Atomic clock used for radio navigation in space

The Deep Space Atomic Clock (DSAC) was a miniaturized, ultra-precise mercury-ion atomic clock for precise radio navigation in deep space. DSAC was designed to be orders of magnitude more stable than existing navigation clocks, with a drift of no more than 1 nanosecond in 10 days. It is expected that a DSAC would incur no more than 1 microsecond of error in 10 years of operations. Data from DSAC is expected to improve the precision of deep space navigation, and enable more efficient use of tracking networks. The project was managed by NASA's Jet Propulsion Laboratory and it was deployed as part of the U.S. Air Force's Space Test Program 2 (STP-2) mission aboard a SpaceX Falcon Heavy rocket on 25 June 2019.

The Deep Space Atomic Clock was activated on 23 August 2019. Following a mission extension in June 2020, DSAC was deactivated on 18 September 2021 after two years in operation.

### EXERCISE DETAILS:
Render the following sentence from the passage on the Deep Space Atomic Clock into Spanish: "The Deep Space Atomic Clock was activated on 23 August 2019."

Collection entries
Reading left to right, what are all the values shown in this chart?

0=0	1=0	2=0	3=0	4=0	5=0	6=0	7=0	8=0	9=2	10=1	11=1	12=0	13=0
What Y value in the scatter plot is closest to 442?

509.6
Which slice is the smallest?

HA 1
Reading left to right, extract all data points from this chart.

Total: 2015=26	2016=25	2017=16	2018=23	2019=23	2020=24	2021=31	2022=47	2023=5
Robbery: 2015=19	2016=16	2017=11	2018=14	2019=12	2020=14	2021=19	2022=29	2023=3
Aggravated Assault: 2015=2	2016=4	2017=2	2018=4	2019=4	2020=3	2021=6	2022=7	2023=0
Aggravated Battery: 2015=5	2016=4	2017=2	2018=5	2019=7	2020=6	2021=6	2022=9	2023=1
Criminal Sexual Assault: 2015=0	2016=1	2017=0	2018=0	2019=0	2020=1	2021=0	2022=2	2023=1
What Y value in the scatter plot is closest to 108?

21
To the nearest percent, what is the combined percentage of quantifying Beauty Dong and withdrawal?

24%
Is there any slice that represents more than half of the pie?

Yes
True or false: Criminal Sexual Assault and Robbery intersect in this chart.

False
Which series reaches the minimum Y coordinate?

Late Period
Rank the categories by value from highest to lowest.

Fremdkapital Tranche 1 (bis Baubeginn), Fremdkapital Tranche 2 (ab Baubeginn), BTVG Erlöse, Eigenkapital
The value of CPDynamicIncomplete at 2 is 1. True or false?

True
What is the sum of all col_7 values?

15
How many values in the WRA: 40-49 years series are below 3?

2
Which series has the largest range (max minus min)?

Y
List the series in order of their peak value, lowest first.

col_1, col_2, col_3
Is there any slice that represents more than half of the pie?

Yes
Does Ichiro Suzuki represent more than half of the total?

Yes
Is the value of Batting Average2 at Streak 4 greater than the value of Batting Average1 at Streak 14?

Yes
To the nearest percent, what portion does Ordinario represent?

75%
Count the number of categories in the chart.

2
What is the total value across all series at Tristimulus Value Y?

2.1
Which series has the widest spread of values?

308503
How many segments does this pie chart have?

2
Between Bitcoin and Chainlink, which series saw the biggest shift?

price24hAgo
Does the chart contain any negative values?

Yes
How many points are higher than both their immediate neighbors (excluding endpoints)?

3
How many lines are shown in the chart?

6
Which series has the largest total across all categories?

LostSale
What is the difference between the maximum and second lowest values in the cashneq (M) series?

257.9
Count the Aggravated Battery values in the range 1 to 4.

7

### ANSWER TO THIS TASK:
El Reloj Atómico del Espacio Profundo se activó el 23 de agosto de 2019.